Among the lines of data below, reproduce only those from the one with "pinky pip: (377, 525)" through the one with "pinky mcp: (409, 539)", exactly as they stand, both ends included.

◆ **Stored data**
[Start of Attachment]
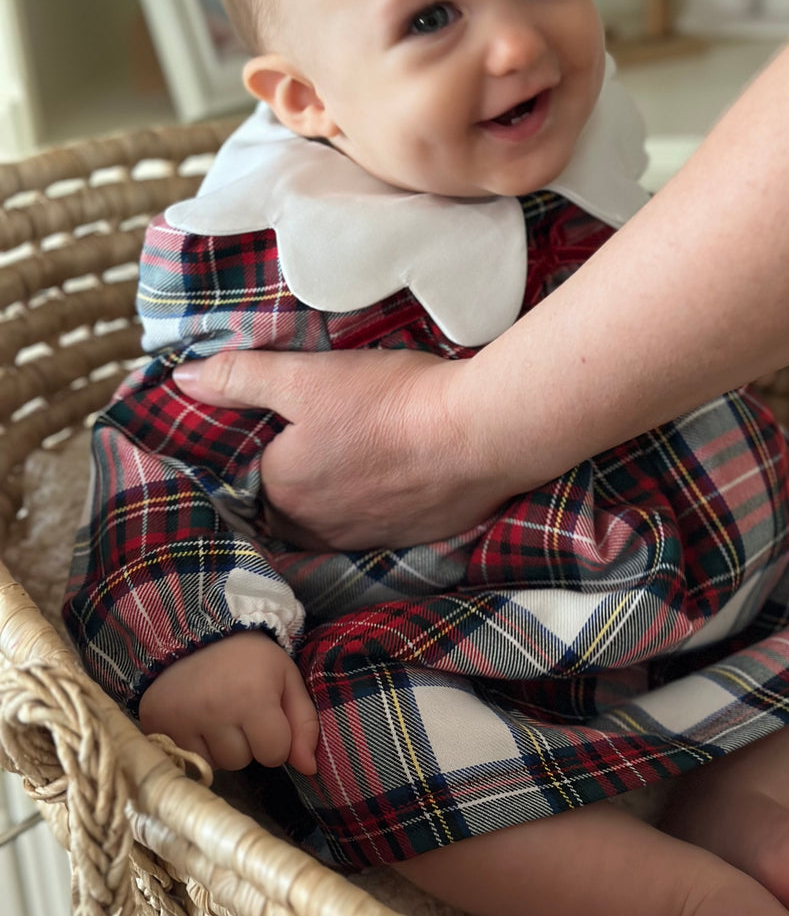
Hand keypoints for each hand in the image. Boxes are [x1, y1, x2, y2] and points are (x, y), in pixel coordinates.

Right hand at [138, 631, 319, 773]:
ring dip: (220, 746)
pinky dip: (194, 745)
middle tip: (237, 708)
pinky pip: (186, 758)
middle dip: (246, 742)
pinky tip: (195, 719)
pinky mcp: (156, 724)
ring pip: (215, 764)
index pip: (274, 754)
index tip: (265, 714)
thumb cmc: (249, 657)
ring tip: (216, 712)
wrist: (195, 631)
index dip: (275, 739)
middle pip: (242, 761)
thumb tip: (309, 769)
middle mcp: (215, 711)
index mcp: (253, 697)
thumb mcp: (286, 679)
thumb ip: (304, 724)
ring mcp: (181, 720)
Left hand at [173, 349, 512, 548]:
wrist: (480, 432)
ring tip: (356, 453)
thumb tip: (181, 381)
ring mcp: (366, 538)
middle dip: (298, 478)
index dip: (263, 449)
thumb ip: (240, 378)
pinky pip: (377, 525)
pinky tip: (394, 472)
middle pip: (291, 505)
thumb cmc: (389, 401)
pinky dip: (378, 503)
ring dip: (338, 494)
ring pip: (333, 519)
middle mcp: (317, 529)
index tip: (280, 426)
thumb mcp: (306, 376)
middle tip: (321, 437)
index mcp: (282, 491)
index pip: (251, 476)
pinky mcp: (409, 539)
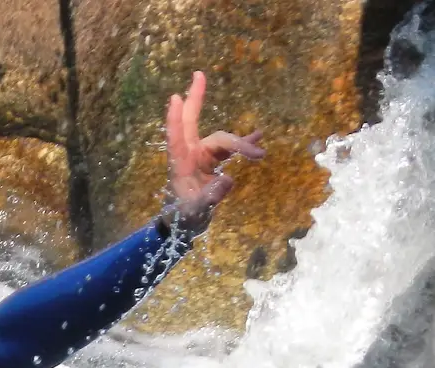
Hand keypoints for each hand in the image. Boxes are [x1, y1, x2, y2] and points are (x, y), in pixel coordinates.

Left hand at [164, 71, 264, 228]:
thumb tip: (228, 179)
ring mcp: (202, 155)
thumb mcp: (196, 212)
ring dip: (241, 144)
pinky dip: (244, 144)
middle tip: (198, 74)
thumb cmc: (184, 217)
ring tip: (259, 152)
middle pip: (194, 123)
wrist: (186, 225)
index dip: (175, 118)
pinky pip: (231, 148)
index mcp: (180, 163)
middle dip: (196, 98)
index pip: (176, 137)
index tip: (176, 97)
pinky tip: (259, 137)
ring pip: (222, 140)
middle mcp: (190, 154)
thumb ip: (210, 197)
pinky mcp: (213, 161)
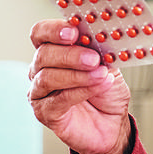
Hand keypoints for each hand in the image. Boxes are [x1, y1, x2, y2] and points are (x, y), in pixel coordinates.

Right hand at [28, 19, 131, 153]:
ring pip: (47, 77)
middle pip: (43, 54)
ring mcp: (40, 92)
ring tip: (100, 74)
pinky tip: (99, 86)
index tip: (74, 31)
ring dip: (77, 74)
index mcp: (54, 50)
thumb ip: (101, 50)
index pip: (41, 33)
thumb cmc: (107, 92)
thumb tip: (101, 36)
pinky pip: (58, 99)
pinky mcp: (45, 112)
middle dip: (70, 54)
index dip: (54, 30)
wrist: (113, 123)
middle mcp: (41, 69)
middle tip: (93, 58)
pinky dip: (80, 91)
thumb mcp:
[End of Attachment]
◆ **Solution to the problem**
pinky pip: (377, 525)
pinky tip: (394, 472)
middle pip: (291, 505)
thumb cmc: (389, 401)
pinky dip: (378, 503)
ring dip: (338, 494)
ring pip: (333, 519)
middle mcp: (317, 529)
index tip: (280, 426)
thumb mcp: (306, 376)
middle tip: (321, 437)
index mcp: (282, 491)
index pip: (251, 476)
pinky mcp: (409, 539)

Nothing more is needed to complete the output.